I dry cure pork. Mix my own cure (slat, pepper, pink salt and what ever takes my fancy at the time). Rub the meat with the cure mix. Refrigerate for a week. Take the pork out the fridge. Rinse it and cook as you wish.

There is a reason why 95% of ham is injected to cure.  My granny just before the Civil War in the hills of Virginia when curing ham injected around the bone to make sure the cure penetrated all of the meat and her grandmother when curing ham for General Washington did the same thing.   

Edited by marcusarelus

An off topic post has been removed.

 

Moved to Western Food in Thailand forum.

 

2.30am and you're all making me salivate.

  • Author

The dry cure is what I'm used to, generally only use a little salt added to make Italian sausage, never used nitrate before. True though the Thai sausage seems to work for them. 

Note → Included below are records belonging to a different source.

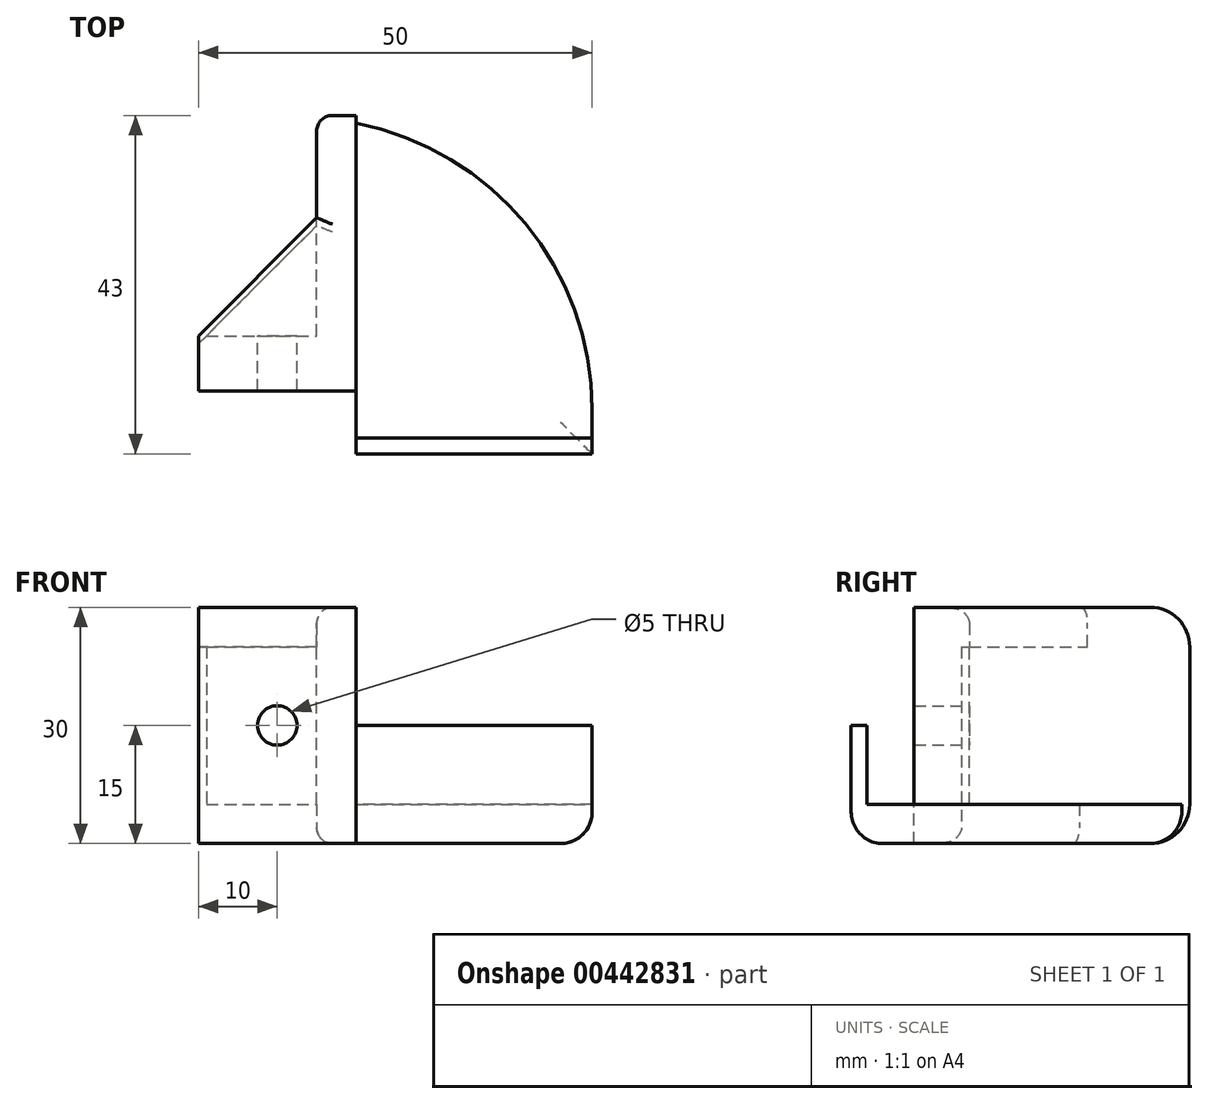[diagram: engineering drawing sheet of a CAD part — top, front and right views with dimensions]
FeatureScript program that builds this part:
annotation { "Feature Type Name" : "Feature", "Feature Type Description" : "" }
export const myFeature = defineFeature(function(context is Context, id is Id, definition is map)
    precondition{}
    {
        {
            var Q0;
            Q0=qCreatedBy(makeId("Top.planeOp"),FACE);
            var sketch = newSketch(context, id + "F0", { "sketchPlane" : qUnion([Q0])});
            skLineSegment(sketch, "E0.bottom", {"start": v(0, 0) * mm, "end": v(30, 0) * mm});
            skLineSegment(sketch, "E0.top", {"start": v(0, 42) * mm, "end": v(30, 42) * mm});
            skLineSegment(sketch, "E0.left", {"start": v(0, 0) * mm, "end": v(0, 42) * mm});
            skLineSegment(sketch, "E0.right", {"start": v(30, 0) * mm, "end": v(30, 42) * mm});
            skSolve(sketch);
        }
        {
            var Q0;
            Q0=makeQuery(id+"F0.imprint","IMPRINT",FACE,{"disambiguationData":[TD([[makeQuery(id+"F0.imprint","IMPRINT",EDGE,{"derivedFrom":sQuery(id+"F0.wireOp",EDGE,"E0.bottom")}),1.0]])]});
            extrude(context, id + "F1", {"entities" : qUnion([Q0]), "depth" : 5 * mm});
        }
        {
            var Q0;
            Q0=makeQuery(id+"F1.opExtrude","SWEPT_EDGE",EDGE,{"disambiguationData":[OSD([sQuery(id+"F0.wireOp",EDGE,"E0.top"),sQuery(id+"F0.wireOp",EDGE,"E0.right")])]});
            fillet(context, id + "F2", {"entities" : qUnion([Q0]), "radius" : 37 * mm, "tangentPropagation" : true, "allowEdgeOverflow" : false});
        }
        {
            var Q0;
            Q0=makeQuery(id+"F1.opExtrude","CAP_FACE",FACE,{"disambiguationData":[OSD([sQuery(id+"F0.wireOp",EDGE,"E0.bottom"),sQuery(id+"F0.wireOp",EDGE,"E0.top"),sQuery(id+"F0.wireOp",EDGE,"E0.left"),sQuery(id+"F0.wireOp",EDGE,"E0.right")])],"isStart":false});
            var sketch = newSketch(context, id + "F3", { "sketchPlane" : qUnion([Q0])});
            skLineSegment(sketch, "E1.bottom", {"start": v(0, 0) * mm, "end": v(30, 0) * mm});
            skLineSegment(sketch, "E1.top", {"start": v(0, 2) * mm, "end": v(30, 2) * mm});
            skLineSegment(sketch, "E1.left", {"start": v(0, 0) * mm, "end": v(0, 2) * mm});
            skLineSegment(sketch, "E1.right", {"start": v(30, 0) * mm, "end": v(30, 2) * mm});
            skSolve(sketch);
        }
        {
            var Q0;
            Q0=qSketchRegion(id+"F3",true);
            extrude(context, id + "F4", {"entities" : qUnion([Q0]), "operationType" : NewBodyOperationType.ADD, "depth" : 10 * mm});
        }
        {
            var Q0;
            Q0=makeQuery(id+"F4.boolean.opBoolean","MERGE",FACE,{"derivedFrom":[makeQuery(id+"F1.opExtrude","SWEPT_FACE",FACE,{"disambiguationData":[OSD([sQuery(id+"F0.wireOp",EDGE,"E0.left")])]}),makeQuery(id+"F4.opExtrude","SWEPT_FACE",FACE,{"disambiguationData":[OSD([sQuery(id+"F3.wireOp",EDGE,"E1.left")])]})]});
            var sketch = newSketch(context, id + "F5", { "sketchPlane" : qUnion([Q0])});
            skLineSegment(sketch, "E2.bottom", {"start": v(-8, 0) * mm, "end": v(-43, 0) * mm});
            skLineSegment(sketch, "E2.top", {"start": v(-8, 30) * mm, "end": v(-43, 30) * mm});
            skLineSegment(sketch, "E2.left", {"start": v(-8, 0) * mm, "end": v(-8, 30) * mm});
            skLineSegment(sketch, "E2.right", {"start": v(-43, 0) * mm, "end": v(-43, 30) * mm});
            skSolve(sketch);
        }
        {
            var Q0;
            Q0=qSketchRegion(id+"F5",true);
            extrude(context, id + "F6", {"entities" : qUnion([Q0]), "operationType" : NewBodyOperationType.ADD, "depth" : 5 * mm});
        }
        {
            var Q0;
            Q0=makeQuery(id+"F6.opExtrude","CAP_FACE",FACE,{"disambiguationData":[OSD([sQuery(id+"F5.wireOp",EDGE,"E2.bottom"),sQuery(id+"F5.wireOp",EDGE,"E2.top"),sQuery(id+"F5.wireOp",EDGE,"E2.left"),sQuery(id+"F5.wireOp",EDGE,"E2.right")])],"isStart":false});
            var sketch = newSketch(context, id + "F7", { "sketchPlane" : qUnion([Q0])});
            skLineSegment(sketch, "E3.bottom", {"start": v(-8, 0) * mm, "end": v(-8, 0) * mm});
            skLineSegment(sketch, "E3.top", {"start": v(-8, 30) * mm, "end": v(-8, 30) * mm});
            skLineSegment(sketch, "E3.left", {"start": v(-8, 0) * mm, "end": v(-8, 30) * mm});
            skLineSegment(sketch, "E3.right", {"start": v(-8, 0) * mm, "end": v(-8, 30) * mm});
            skLineSegment(sketch, "E4.bottom", {"start": v(-8, 0) * mm, "end": v(-15, 0) * mm});
            skLineSegment(sketch, "E4.top", {"start": v(-8, 30) * mm, "end": v(-15, 30) * mm});
            skLineSegment(sketch, "E4.right", {"start": v(-15, 0) * mm, "end": v(-15, 30) * mm});
            skSolve(sketch);
        }
        {
            var Q0;
            Q0=qSketchRegion(id+"F7",true);
            extrude(context, id + "F8", {"entities" : qUnion([Q0]), "operationType" : NewBodyOperationType.ADD, "depth" : 15 * mm});
        }
        {
            var Q0;
            Q0=makeQuery(id+"F8.opExtrude","SWEPT_FACE",FACE,{"disambiguationData":[OSD([sQuery(id+"F7.wireOp",EDGE,"E4.right")])]});
            var sketch = newSketch(context, id + "F9", { "sketchPlane" : qUnion([Q0])});
            skCircle(sketch, "E5", {"center": v(10, 15) * mm, "radius": 2.5 * mm});
            skSolve(sketch);
        }
        {
            var Q0;
            Q0=makeQuery(id+"F9.imprint","IMPRINT",FACE,{"disambiguationData":[TD([[makeQuery(id+"F9.imprint","IMPRINT",EDGE,{"derivedFrom":sQuery(id+"F9.wireOp",EDGE,"E5")}),1.0]])]});
            var Q1;
            Q1=sQuery(id+"F9.wireOp",EDGE,"E5");
            extrude(context, id + "F10", {"entities" : qUnion([Q0]), "operationType" : NewBodyOperationType.REMOVE, "surfaceEntities" : qUnion([Q1]), "oppositeDirection" : true, "depth" : 10 * mm});
        }
        {
            var Q0;
            {var subQ0=sQuery(id+"F0.wireOp",EDGE,"E0.right");var subQ1=sQuery(id+"F0.wireOp",EDGE,"E0.top");Q0=makeQuery(id+"F2.opFillet","BLEND_EDGE",EDGE,{"blendedFrom":[makeQuery(id+"F1.opExtrude","SWEPT_EDGE",EDGE,{"disambiguationData":[OSD([subQ1,subQ0])]}),makeQuery(id+"F1.opExtrude","CAP_FACE",FACE,{"disambiguationData":[OSD([sQuery(id+"F0.wireOp",EDGE,"E0.bottom"),subQ1,sQuery(id+"F0.wireOp",EDGE,"E0.left"),subQ0])],"isStart":true})],"blendedInto":[makeQuery(id+"F1.opExtrude","CAP_FACE",FACE,{"disambiguationData":[OSD([sQuery(id+"F0.wireOp",EDGE,"E0.bottom"),subQ1,sQuery(id+"F0.wireOp",EDGE,"E0.left"),subQ0])],"isStart":true})]});}
            var Q1;
            Q1=makeQuery(id+"F1.opExtrude","CAP_EDGE",EDGE,{"disambiguationData":[OSD([sQuery(id+"F0.wireOp",EDGE,"E0.bottom")])],"isStart":true});
            fillet(context, id + "F11", {"entities" : qUnion([Q0, Q1]), "radius" : 4 * mm, "tangentPropagation" : true, "allowEdgeOverflow" : false});
        }
        {
            var Q0;
            Q0=makeQuery(id+"F8.boolean.opBoolean","MERGE",FACE,{"derivedFrom":[makeQuery(id+"F6.boolean.opBoolean","MERGE",FACE,{"derivedFrom":[makeQuery(id+"F1.opExtrude","CAP_FACE",FACE,{"disambiguationData":[OSD([sQuery(id+"F0.wireOp",EDGE,"E0.bottom"),sQuery(id+"F0.wireOp",EDGE,"E0.top"),sQuery(id+"F0.wireOp",EDGE,"E0.left"),sQuery(id+"F0.wireOp",EDGE,"E0.right")])],"isStart":true}),makeQuery(id+"F6.opExtrude","SWEPT_FACE",FACE,{"disambiguationData":[OSD([sQuery(id+"F5.wireOp",EDGE,"E2.bottom")])]})]}),makeQuery(id+"F8.opExtrude","SWEPT_FACE",FACE,{"disambiguationData":[OSD([sQuery(id+"F7.wireOp",EDGE,"E4.bottom")])]})]});
            var sketch = newSketch(context, id + "F12", { "sketchPlane" : qUnion([Q0])});
            skLineSegment(sketch, "E6.bottom", {"start": v(-20, -15) * mm, "end": v(-5, -15) * mm});
            skLineSegment(sketch, "E6.top", {"start": v(-20, -29) * mm, "end": v(-5, -29) * mm});
            skLineSegment(sketch, "E6.left", {"start": v(-20, -15) * mm, "end": v(-20, -29) * mm});
            skLineSegment(sketch, "E6.right", {"start": v(-5, -15) * mm, "end": v(-5, -29) * mm});
            skSolve(sketch);
        }
        {
            var Q0;
            Q0=makeQuery(id+"F12.imprint","IMPRINT",FACE,{"disambiguationData":[TD([[makeQuery(id+"F12.imprint","IMPRINT",EDGE,{"derivedFrom":sQuery(id+"F12.wireOp",EDGE,"E6.bottom")}),-1.0]])]});
            extrude(context, id + "F13", {"entities" : qUnion([Q0]), "operationType" : NewBodyOperationType.ADD, "oppositeDirection" : true, "depth" : 5 * mm});
        }
        {
            var Q0;
            Q0=makeQuery(id+"F8.boolean.opBoolean","MERGE",FACE,{"derivedFrom":[makeQuery(id+"F6.opExtrude","SWEPT_FACE",FACE,{"disambiguationData":[OSD([sQuery(id+"F5.wireOp",EDGE,"E2.top")])]}),makeQuery(id+"F8.opExtrude","SWEPT_FACE",FACE,{"disambiguationData":[OSD([sQuery(id+"F7.wireOp",EDGE,"E4.top")])]})]});
            var sketch = newSketch(context, id + "F14", { "sketchPlane" : qUnion([Q0])});
            skLineSegment(sketch, "E7.bottom", {"start": v(-5, 15) * mm, "end": v(-20, 15) * mm});
            skLineSegment(sketch, "E7.top", {"start": v(-5, 30) * mm, "end": v(-20, 30) * mm});
            skLineSegment(sketch, "E7.left", {"start": v(-5, 15) * mm, "end": v(-5, 30) * mm});
            skLineSegment(sketch, "E7.right", {"start": v(-20, 15) * mm, "end": v(-20, 30) * mm});
            skSolve(sketch);
        }
        {
            var Q0;
            Q0=makeQuery(id+"F14.imprint","IMPRINT",FACE,{"disambiguationData":[TD([[makeQuery(id+"F14.imprint","IMPRINT",EDGE,{"derivedFrom":sQuery(id+"F14.wireOp",EDGE,"E7.bottom")}),1.0]])]});
            extrude(context, id + "F15", {"entities" : qUnion([Q0]), "operationType" : NewBodyOperationType.ADD, "oppositeDirection" : true, "depth" : 5 * mm});
        }
        {
            var Q0;
            Q0=makeQuery(id+"F15.opExtrude","SWEPT_EDGE",EDGE,{"disambiguationData":[OSD([sQuery(id+"F14.wireOp",EDGE,"E7.top"),sQuery(id+"F14.wireOp",EDGE,"E7.right")])]});
            var Q1;
            Q1=makeQuery(id+"F13.opExtrude","SWEPT_EDGE",EDGE,{"disambiguationData":[OSD([sQuery(id+"F12.wireOp",EDGE,"E6.top"),sQuery(id+"F12.wireOp",EDGE,"E6.left")])]});
            chamfer(context, id + "F16", {"entities" : qUnion([Q0, Q1]), "width" : 15 * mm, "tangentPropagation" : true});
        }
        {
            var Q0;
            Q0=makeQuery(id+"F6.opExtrude","SWEPT_EDGE",EDGE,{"disambiguationData":[OSD([sQuery(id+"F5.wireOp",EDGE,"E2.bottom"),sQuery(id+"F5.wireOp",EDGE,"E2.right")])]});
            var Q1;
            Q1=makeQuery(id+"F6.opExtrude","SWEPT_EDGE",EDGE,{"disambiguationData":[OSD([sQuery(id+"F5.wireOp",EDGE,"E2.top"),sQuery(id+"F5.wireOp",EDGE,"E2.right")])]});
            fillet(context, id + "F17", {"entities" : qUnion([Q0, Q1]), "radius" : 5 * mm, "tangentPropagation" : true, "allowEdgeOverflow" : false});
        }
        {
            var Q0;
            Q0=makeQuery(id+"F6.opExtrude","CAP_EDGE",EDGE,{"disambiguationData":[OSD([sQuery(id+"F5.wireOp",EDGE,"E2.right")])],"isStart":false});
            var Q1;
            Q1=makeQuery(id+"F8.opExtrude","CAP_EDGE",EDGE,{"disambiguationData":[OSD([sQuery(id+"F7.wireOp",EDGE,"E4.right")])],"isStart":false});
            var Q2;
            {var subQ0=sQuery(id+"F12.wireOp",EDGE,"E6.left");var subQ1=sQuery(id+"F12.wireOp",EDGE,"E6.top");Q2=makeQuery(id+"F16.opChamfer","BLEND_EDGE",EDGE,{"blendedFrom":[makeQuery(id+"F13.opExtrude","SWEPT_EDGE",EDGE,{"disambiguationData":[OSD([subQ1,subQ0])]}),makeQuery(id+"F13.boolean.opBoolean","MERGE",FACE,{"derivedFrom":[makeQuery(id+"F8.boolean.opBoolean","MERGE",FACE,{"derivedFrom":[makeQuery(id+"F6.boolean.opBoolean","MERGE",FACE,{"derivedFrom":[makeQuery(id+"F1.opExtrude","CAP_FACE",FACE,{"disambiguationData":[OSD([sQuery(id+"F0.wireOp",EDGE,"E0.bottom"),sQuery(id+"F0.wireOp",EDGE,"E0.top"),sQuery(id+"F0.wireOp",EDGE,"E0.left"),sQuery(id+"F0.wireOp",EDGE,"E0.right")])],"isStart":true}),makeQuery(id+"F6.opExtrude","SWEPT_FACE",FACE,{"disambiguationData":[OSD([sQuery(id+"F5.wireOp",EDGE,"E2.bottom")])]})]}),makeQuery(id+"F8.opExtrude","SWEPT_FACE",FACE,{"disambiguationData":[OSD([sQuery(id+"F7.wireOp",EDGE,"E4.bottom")])]})]}),makeQuery(id+"F13.opExtrude","CAP_FACE",FACE,{"disambiguationData":[OSD([sQuery(id+"F12.wireOp",EDGE,"E6.bottom"),subQ1,subQ0,sQuery(id+"F12.wireOp",EDGE,"E6.right")])],"isStart":true})]})],"blendedInto":[makeQuery(id+"F13.boolean.opBoolean","MERGE",FACE,{"derivedFrom":[makeQuery(id+"F8.boolean.opBoolean","MERGE",FACE,{"derivedFrom":[makeQuery(id+"F6.boolean.opBoolean","MERGE",FACE,{"derivedFrom":[makeQuery(id+"F1.opExtrude","CAP_FACE",FACE,{"disambiguationData":[OSD([sQuery(id+"F0.wireOp",EDGE,"E0.bottom"),sQuery(id+"F0.wireOp",EDGE,"E0.top"),sQuery(id+"F0.wireOp",EDGE,"E0.left"),sQuery(id+"F0.wireOp",EDGE,"E0.right")])],"isStart":true}),makeQuery(id+"F6.opExtrude","SWEPT_FACE",FACE,{"disambiguationData":[OSD([sQuery(id+"F5.wireOp",EDGE,"E2.bottom")])]})]}),makeQuery(id+"F8.opExtrude","SWEPT_FACE",FACE,{"disambiguationData":[OSD([sQuery(id+"F7.wireOp",EDGE,"E4.bottom")])]})]}),makeQuery(id+"F13.opExtrude","CAP_FACE",FACE,{"disambiguationData":[OSD([sQuery(id+"F12.wireOp",EDGE,"E6.bottom"),subQ1,subQ0,sQuery(id+"F12.wireOp",EDGE,"E6.right")])],"isStart":true})]})]});}
            var Q3;
            {var subQ0=sQuery(id+"F14.wireOp",EDGE,"E7.right");var subQ1=sQuery(id+"F14.wireOp",EDGE,"E7.top");Q3=makeQuery(id+"F16.opChamfer","BLEND_EDGE",EDGE,{"blendedFrom":[makeQuery(id+"F15.opExtrude","SWEPT_EDGE",EDGE,{"disambiguationData":[OSD([subQ1,subQ0])]}),makeQuery(id+"F15.boolean.opBoolean","MERGE",FACE,{"derivedFrom":[makeQuery(id+"F8.boolean.opBoolean","MERGE",FACE,{"derivedFrom":[makeQuery(id+"F6.opExtrude","SWEPT_FACE",FACE,{"disambiguationData":[OSD([sQuery(id+"F5.wireOp",EDGE,"E2.top")])]}),makeQuery(id+"F8.opExtrude","SWEPT_FACE",FACE,{"disambiguationData":[OSD([sQuery(id+"F7.wireOp",EDGE,"E4.top")])]})]}),makeQuery(id+"F15.opExtrude","CAP_FACE",FACE,{"disambiguationData":[OSD([sQuery(id+"F14.wireOp",EDGE,"E7.bottom"),subQ1,sQuery(id+"F14.wireOp",EDGE,"E7.left"),subQ0])],"isStart":true})]})],"blendedInto":[makeQuery(id+"F15.boolean.opBoolean","MERGE",FACE,{"derivedFrom":[makeQuery(id+"F8.boolean.opBoolean","MERGE",FACE,{"derivedFrom":[makeQuery(id+"F6.opExtrude","SWEPT_FACE",FACE,{"disambiguationData":[OSD([sQuery(id+"F5.wireOp",EDGE,"E2.top")])]}),makeQuery(id+"F8.opExtrude","SWEPT_FACE",FACE,{"disambiguationData":[OSD([sQuery(id+"F7.wireOp",EDGE,"E4.top")])]})]}),makeQuery(id+"F15.opExtrude","CAP_FACE",FACE,{"disambiguationData":[OSD([sQuery(id+"F14.wireOp",EDGE,"E7.bottom"),subQ1,sQuery(id+"F14.wireOp",EDGE,"E7.left"),subQ0])],"isStart":true})]})]});}
            var Q4;
            Q4=makeQuery(id+"F6.opExtrude","CAP_EDGE",EDGE,{"disambiguationData":[OSD([sQuery(id+"F5.wireOp",EDGE,"E2.bottom")])],"isStart":false});
            var Q5;
            {var subQ0=sQuery(id+"F5.wireOp",EDGE,"E2.right");var subQ1=sQuery(id+"F5.wireOp",EDGE,"E2.bottom");Q5=makeQuery(id+"F17.opFillet","BLEND_EDGE",EDGE,{"blendedFrom":[makeQuery(id+"F6.opExtrude","SWEPT_EDGE",EDGE,{"disambiguationData":[OSD([subQ1,subQ0])]}),makeQuery(id+"F6.opExtrude","CAP_FACE",FACE,{"disambiguationData":[OSD([subQ1,sQuery(id+"F5.wireOp",EDGE,"E2.top"),sQuery(id+"F5.wireOp",EDGE,"E2.left"),subQ0])],"isStart":false})],"blendedInto":[makeQuery(id+"F6.opExtrude","CAP_FACE",FACE,{"disambiguationData":[OSD([subQ1,sQuery(id+"F5.wireOp",EDGE,"E2.top"),sQuery(id+"F5.wireOp",EDGE,"E2.left"),subQ0])],"isStart":false})]});}
            var Q6;
            {var subQ0=sQuery(id+"F5.wireOp",EDGE,"E2.right");var subQ1=sQuery(id+"F5.wireOp",EDGE,"E2.top");Q6=makeQuery(id+"F17.opFillet","BLEND_EDGE",EDGE,{"blendedFrom":[makeQuery(id+"F6.opExtrude","SWEPT_EDGE",EDGE,{"disambiguationData":[OSD([subQ1,subQ0])]}),makeQuery(id+"F6.opExtrude","CAP_FACE",FACE,{"disambiguationData":[OSD([sQuery(id+"F5.wireOp",EDGE,"E2.bottom"),subQ1,sQuery(id+"F5.wireOp",EDGE,"E2.left"),subQ0])],"isStart":false})],"blendedInto":[makeQuery(id+"F6.opExtrude","CAP_FACE",FACE,{"disambiguationData":[OSD([sQuery(id+"F5.wireOp",EDGE,"E2.bottom"),subQ1,sQuery(id+"F5.wireOp",EDGE,"E2.left"),subQ0])],"isStart":false})]});}
            var Q7;
            Q7=makeQuery(id+"F6.opExtrude","CAP_EDGE",EDGE,{"disambiguationData":[OSD([sQuery(id+"F5.wireOp",EDGE,"E2.top")])],"isStart":false});
            fillet(context, id + "F18", {"entities" : qUnion([Q0, Q1, Q2, Q3, Q4, Q5, Q6, Q7]), "radius" : 2 * mm, "tangentPropagation" : true, "allowEdgeOverflow" : false});
        }
    });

19 hours ago, marcusarelus said:

There is a reason why 95% of ham is injected to cure.  My granny just before the Civil War in the hills of Virginia when curing ham injected around the bone to make sure the cure penetrated all of the meat and her grandmother when curing ham for General Washington did the same thing.   

You said you cure in "24 hours". That is impossible. Cannot get a decent cure in that time. You are making salted pork. Not cured.

 

Commercially cured hams and bacon are injected for quick results and to keep the water content high to gain weight and thus get more money for the meat.

 

The results??? A wet and flavourless product.

1 hour ago, puchooay said:

You said you cure in "24 hours". That is impossible. Cannot get a decent cure in that time. You are making salted pork. Not cured.

 

Commercially cured hams and bacon are injected for quick results and to keep the water content high to gain weight and thus get more money for the meat.

 

The results??? A wet and flavourless product.

I used to make dry cured ham and I used to turn it every day for at least a week.